Top of GIVEN DATA

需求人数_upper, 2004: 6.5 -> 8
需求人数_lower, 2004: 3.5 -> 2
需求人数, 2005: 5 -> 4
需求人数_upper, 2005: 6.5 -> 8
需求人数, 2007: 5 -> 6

Bottom of GIVEN DATA
Top of GIVEN DATA

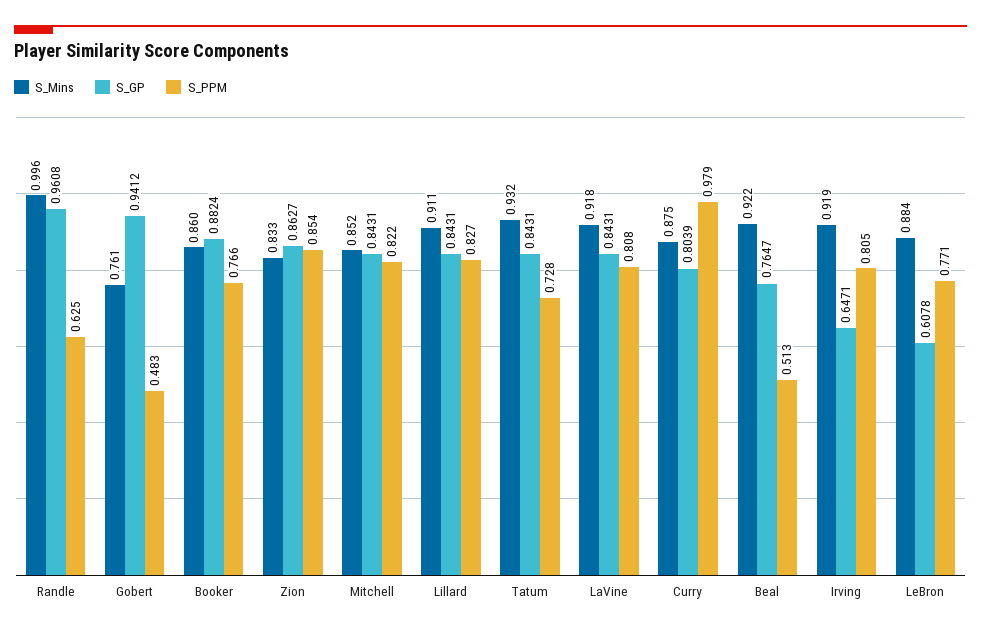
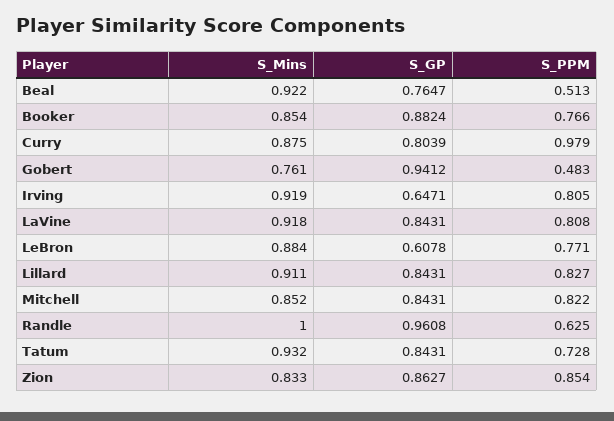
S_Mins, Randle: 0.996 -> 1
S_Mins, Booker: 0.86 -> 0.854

Bottom of GIVEN DATA

**EXERCISE DIRECTIONS**: Reproduce word for word the material above, beginning with the line that contains "需求人数_upper, 2004: 6.5 -> 8" and ending with the line that contains "需求人数, 2007: 5 -> 6".

**RESULT OF THE TASK**:
需求人数_upper, 2004: 6.5 -> 8
需求人数_lower, 2004: 3.5 -> 2
需求人数, 2005: 5 -> 4
需求人数_upper, 2005: 6.5 -> 8
需求人数, 2007: 5 -> 6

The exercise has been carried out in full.